● Exercise details
Please retype every record exactly as it appears, omitting the pictures.

(Excerpts from a dataset)
----------------------------------------

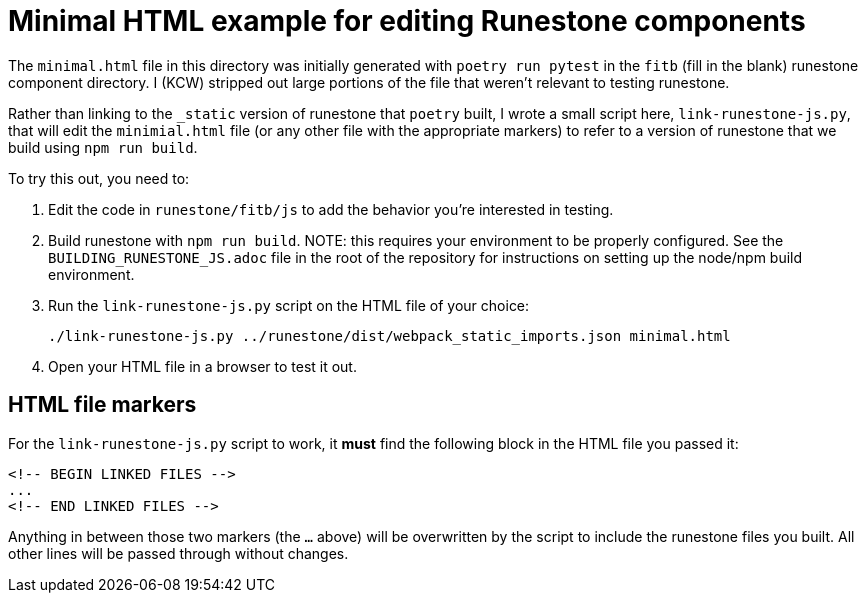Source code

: = Minimal HTML example for editing Runestone components

The `minimal.html` file in this directory was initially generated with `poetry
run pytest` in the `fitb` (fill in the blank) runestone component directory.  I
(KCW) stripped out large portions of the file that weren't relevant to testing
runestone.

Rather than linking to the `_static` version of runestone that `poetry` built,
I wrote a small script here, `link-runestone-js.py`, that will edit the
`minimial.html` file (or any other file with the appropriate markers) to refer
to a version of runestone that we build using `npm run build`.

To try this out, you need to:

. Edit the code in `runestone/fitb/js` to add the behavior you're interested in testing.

. Build runestone with `npm run build`. NOTE: this requires your environment to
be properly configured.  See the `BUILDING_RUNESTONE_JS.adoc` file in the root
of the repository for instructions on setting up the node/npm build
environment.

. Run the `link-runestone-js.py` script on the HTML file of your choice:
+
----
./link-runestone-js.py ../runestone/dist/webpack_static_imports.json minimal.html
----

. Open your HTML file in a browser to test it out.

== HTML file markers

For the `link-runestone-js.py` script to work, it *must* find the following block
in the HTML file you passed it:

----
<!-- BEGIN LINKED FILES -->
...
<!-- END LINKED FILES -->
----

Anything in between those two markers (the `...` above) will be overwritten by
the script to include the runestone files you built.  All other lines will be
passed through without changes.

----------------------------------------

● Output below
Source code

: = Minimal HTML example for editing Runestone components

The `minimal.html` file in this directory was initially generated with `poetry
run pytest` in the `fitb` (fill in the blank) runestone component directory.  I
(KCW) stripped out large portions of the file that weren't relevant to testing
runestone.

Rather than linking to the `_static` version of runestone that `poetry` built,
I wrote a small script here, `link-runestone-js.py`, that will edit the
`minimial.html` file (or any other file with the appropriate markers) to refer
to a version of runestone that we build using `npm run build`.

To try this out, you need to:

. Edit the code in `runestone/fitb/js` to add the behavior you're interested in testing.

. Build runestone with `npm run build`. NOTE: this requires your environment to
be properly configured.  See the `BUILDING_RUNESTONE_JS.adoc` file in the root
of the repository for instructions on setting up the node/npm build
environment.

. Run the `link-runestone-js.py` script on the HTML file of your choice:
+
----
./link-runestone-js.py ../runestone/dist/webpack_static_imports.json minimal.html
----

. Open your HTML file in a browser to test it out.

== HTML file markers

For the `link-runestone-js.py` script to work, it *must* find the following block
in the HTML file you passed it:

----
<!-- BEGIN LINKED FILES -->
...
<!-- END LINKED FILES -->
----

Anything in between those two markers (the `...` above) will be overwritten by
the script to include the runestone files you built.  All other lines will be
passed through without changes.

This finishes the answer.